A Sustainable Model to Serve Children Around the World

A sustained collaboration of pediatric urologists from the United States and India may offer a reproducible model for addressing the unmet global burden of surgical disease. Preliminary data from a prospective study of patients in India who had primary or redo surgeries for bladder exstrophy (BE) and penopubic epispadias (PE) suggests that this model can help achieve outcomes on par with those reported by academic research centers from higher-income countries.

The collaboration, called the International Bladder Exstrophy Consortium, began in 2009 when two pediatric urologists – Richard Grady, MD, from Seattle Children’s Hospital, and Aseem Shukla, MD, from Children’s Hospital of Philadelphia, established a relationship with the Civil Hospital B.J. Medical College in Ahmedabad, India. Since then, the consortium has expanded to include Cincinnati Children’s (Pramod P. Reddy, MD) and Sidra Medical and Research Center (Pippe Salle, MD) in Doha, Qatar. Surgeries take place at the Civil Hospital, a public institution in the state of Gujurat, which offers free medical care to a population of over 60 million.

Approximately 500 infants are born with BE each year in India (the incidence is one in 25,000-30,000 live births). “These children face a great deal of isolation and social stigma, and a successful surgical repair can be life-changing for the entire family,” says Pramod Reddy, MD, director of the Division of Pediatric Urology at Cincinnati Children’s, who joined the consortium in 2010. “However, there are only about five fellowship-trained pediatric urologists in India, a country of 1.3 billion people. It isn’t enough for American doctors to simply perform these surgical repairs and then return home – we must promote a long-term, sustainable model to address the surgical burden of caring for patients with BE and PE. We believe that our model of care is 100 percent replicable by other medical teams across a variety of medical and surgical specialties and can potentially benefit children with other complex medical conditions in low- to middle-income countries around the world.”

Key elements of the collaboration include commitments to:

  • Return the same team of surgeons to the same institution each year.
  • Partner with host hospitals that can offer a high level of surgical competence and capacity.
  • Ensure patient retention and rigorous follow-up at the host hospital.
  • Deliver outcomes, quality and safety equivalent to those of higher-income countries.
  • Accelerate the surgical learning curve at the host hospital (although in reality all team members benefit from the learning through their participation in the collaboration).

During the study interval (January 2009-January 2015), a total of 75 children with BE (59) and isolated PE (16) underwent complete primary repair of exstrophy with anterior pubic osteotomies. A total of 76 percent returned for annual follow-up in 2016 and formed the study cohort. Data is being prepared for publication, but preliminary results show that the collaboration delivered outcomes that are on par with those reported by hospitals in higher-income countries, in areas such as morbidity and surgical outcomes.

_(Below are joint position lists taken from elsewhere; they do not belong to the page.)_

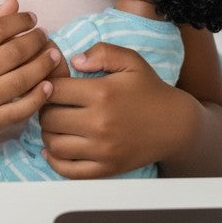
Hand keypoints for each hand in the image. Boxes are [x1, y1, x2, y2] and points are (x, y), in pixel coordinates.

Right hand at [0, 10, 57, 147]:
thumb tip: (15, 3)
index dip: (19, 21)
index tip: (32, 18)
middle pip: (13, 53)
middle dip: (35, 41)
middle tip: (44, 35)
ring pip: (21, 80)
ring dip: (43, 65)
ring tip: (53, 55)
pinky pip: (21, 110)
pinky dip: (38, 97)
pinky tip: (49, 85)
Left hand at [39, 42, 195, 177]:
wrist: (176, 125)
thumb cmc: (149, 89)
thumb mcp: (130, 60)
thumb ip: (100, 52)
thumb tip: (73, 61)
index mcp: (101, 94)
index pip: (53, 90)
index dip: (47, 83)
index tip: (52, 83)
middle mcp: (99, 124)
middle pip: (49, 118)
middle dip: (45, 108)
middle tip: (52, 103)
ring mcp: (102, 150)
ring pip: (54, 144)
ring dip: (47, 132)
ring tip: (55, 122)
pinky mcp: (106, 169)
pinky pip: (68, 170)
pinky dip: (55, 160)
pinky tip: (54, 147)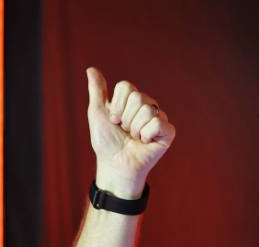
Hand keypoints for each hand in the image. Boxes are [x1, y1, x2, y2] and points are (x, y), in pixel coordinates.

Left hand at [85, 68, 174, 196]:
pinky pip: (157, 123)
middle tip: (125, 131)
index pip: (126, 87)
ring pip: (147, 110)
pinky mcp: (168, 132)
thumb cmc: (106, 142)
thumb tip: (90, 69)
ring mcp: (159, 118)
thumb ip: (97, 91)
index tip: (114, 120)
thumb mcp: (97, 114)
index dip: (116, 106)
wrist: (114, 165)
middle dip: (125, 118)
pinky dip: (146, 134)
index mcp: (133, 100)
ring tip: (134, 138)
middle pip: (137, 98)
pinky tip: (145, 142)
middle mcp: (147, 106)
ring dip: (134, 129)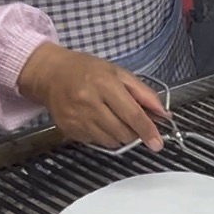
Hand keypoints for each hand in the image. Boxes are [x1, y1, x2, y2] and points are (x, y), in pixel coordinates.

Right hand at [15, 43, 166, 150]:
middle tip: (135, 123)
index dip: (147, 130)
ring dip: (121, 136)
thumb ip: (143, 93)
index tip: (157, 143)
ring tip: (115, 118)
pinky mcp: (69, 130)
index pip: (131, 113)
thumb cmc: (86, 70)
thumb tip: (162, 113)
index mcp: (104, 84)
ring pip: (111, 141)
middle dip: (135, 133)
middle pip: (123, 132)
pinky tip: (99, 120)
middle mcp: (89, 103)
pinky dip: (105, 136)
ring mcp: (77, 118)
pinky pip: (96, 142)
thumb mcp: (118, 73)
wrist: (50, 74)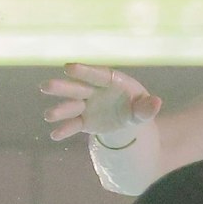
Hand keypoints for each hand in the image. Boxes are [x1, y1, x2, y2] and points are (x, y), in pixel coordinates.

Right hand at [41, 62, 161, 141]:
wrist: (128, 119)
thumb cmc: (137, 106)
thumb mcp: (144, 108)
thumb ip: (147, 108)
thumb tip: (156, 103)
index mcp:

As part of the collaboration, visiting surgeons taught host surgeons how to perform techniques such as primary reimplantation and bladder neck tailoring. The experience has been educational for surgeons traveling from the United States as well, Reddy says. “For the last five years, we have included pediatric urology fellows on the team as a way to provide them with a real-life understanding of how you can impact clinical outcomes in a different healthcare culture,” he says. “The scrub room at our host hospital is vastly different to what we are used to from an American perspective, yet the local surgical team achieves infection rates that are not that different from ours. If we were to focus our energy on creating a sterile surgical environment just to satisfy our anxiety and reproduce what we are used to in the U.S. healthcare system, that is not a good use of our time or expertise. So instead, every year we identify an achievable target for improvement that will benefit patients. In recent years this has included promoting family-centered care and educating parents about nutrition to promote faster healing.”

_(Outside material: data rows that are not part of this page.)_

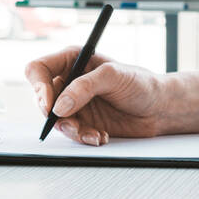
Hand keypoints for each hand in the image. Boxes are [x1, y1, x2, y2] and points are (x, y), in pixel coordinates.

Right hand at [23, 47, 167, 143]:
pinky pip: (72, 133)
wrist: (160, 108)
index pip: (39, 69)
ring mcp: (76, 103)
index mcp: (73, 60)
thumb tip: (60, 105)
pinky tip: (100, 135)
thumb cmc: (142, 83)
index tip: (49, 105)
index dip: (39, 87)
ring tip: (92, 132)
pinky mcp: (84, 122)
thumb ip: (85, 87)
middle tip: (70, 123)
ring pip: (56, 120)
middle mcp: (71, 81)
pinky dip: (84, 137)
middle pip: (42, 98)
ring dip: (72, 130)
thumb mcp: (114, 76)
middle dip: (53, 114)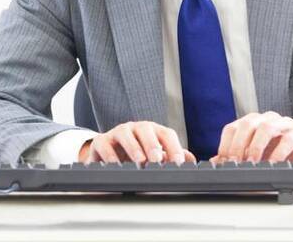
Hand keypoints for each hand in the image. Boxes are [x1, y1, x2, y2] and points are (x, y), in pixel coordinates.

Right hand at [78, 121, 196, 165]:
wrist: (109, 152)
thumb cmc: (137, 152)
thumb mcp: (156, 153)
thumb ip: (172, 155)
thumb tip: (191, 160)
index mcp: (153, 131)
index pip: (166, 134)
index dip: (173, 147)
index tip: (178, 162)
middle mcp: (136, 128)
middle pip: (146, 130)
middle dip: (153, 144)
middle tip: (157, 159)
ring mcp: (118, 132)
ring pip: (125, 134)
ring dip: (133, 147)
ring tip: (139, 161)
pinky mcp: (101, 141)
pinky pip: (104, 144)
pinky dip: (109, 154)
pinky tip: (115, 165)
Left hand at [209, 111, 292, 178]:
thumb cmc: (282, 155)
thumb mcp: (257, 157)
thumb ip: (237, 158)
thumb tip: (215, 163)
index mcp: (253, 122)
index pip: (233, 127)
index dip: (226, 143)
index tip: (224, 160)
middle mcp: (267, 119)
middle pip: (247, 123)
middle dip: (239, 144)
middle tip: (236, 162)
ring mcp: (284, 123)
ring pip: (266, 127)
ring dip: (257, 146)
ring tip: (253, 163)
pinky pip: (288, 138)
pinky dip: (279, 152)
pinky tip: (274, 164)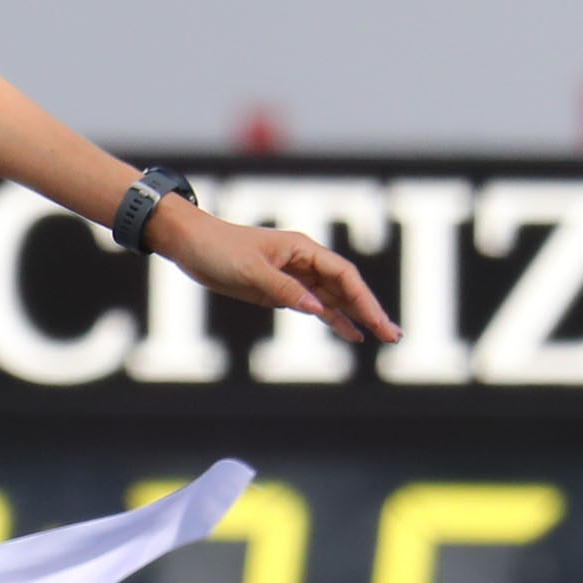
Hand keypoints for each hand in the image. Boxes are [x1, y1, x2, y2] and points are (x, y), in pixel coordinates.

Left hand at [153, 205, 400, 346]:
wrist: (190, 245)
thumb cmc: (219, 249)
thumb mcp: (251, 272)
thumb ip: (285, 290)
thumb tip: (318, 309)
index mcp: (302, 249)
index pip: (344, 275)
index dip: (364, 299)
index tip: (377, 322)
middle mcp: (304, 262)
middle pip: (346, 288)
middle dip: (369, 311)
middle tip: (393, 335)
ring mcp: (294, 276)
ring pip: (334, 299)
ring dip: (356, 317)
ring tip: (381, 337)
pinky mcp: (281, 290)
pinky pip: (315, 305)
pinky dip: (333, 319)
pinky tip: (350, 333)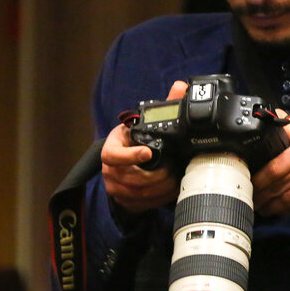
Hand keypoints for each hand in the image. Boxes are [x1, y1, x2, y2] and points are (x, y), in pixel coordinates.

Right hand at [102, 80, 187, 214]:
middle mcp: (109, 169)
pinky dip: (159, 199)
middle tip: (173, 170)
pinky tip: (170, 191)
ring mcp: (115, 186)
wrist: (126, 166)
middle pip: (130, 178)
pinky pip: (142, 203)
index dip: (130, 156)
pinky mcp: (123, 200)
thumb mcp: (145, 124)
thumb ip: (163, 107)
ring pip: (138, 193)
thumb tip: (180, 86)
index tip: (148, 153)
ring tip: (175, 179)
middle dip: (156, 176)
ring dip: (159, 188)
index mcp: (112, 147)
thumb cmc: (137, 142)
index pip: (113, 154)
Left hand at [251, 119, 289, 244]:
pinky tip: (278, 210)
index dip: (259, 177)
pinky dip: (283, 212)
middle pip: (278, 184)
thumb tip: (273, 114)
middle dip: (261, 194)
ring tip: (262, 206)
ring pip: (284, 199)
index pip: (275, 165)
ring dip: (269, 205)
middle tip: (252, 197)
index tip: (249, 181)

The collaboration continues in Ahmedabad, but without two of the visionary physicians who helped establish it. Atul Thakre, MD, a pediatric urologist in India, was on the planning team but died suddenly in 2010. Grady, the Seattle Children’s surgeon, died in 2017 after battling brain cancer. “These men continue to inspire us, and their legacy lives on through the knowledge that the surgeons gain by participating in this collaboration, and most importantly in the children whose lives have been transformed and will be transformed as a result of the consortium,” Reddy says.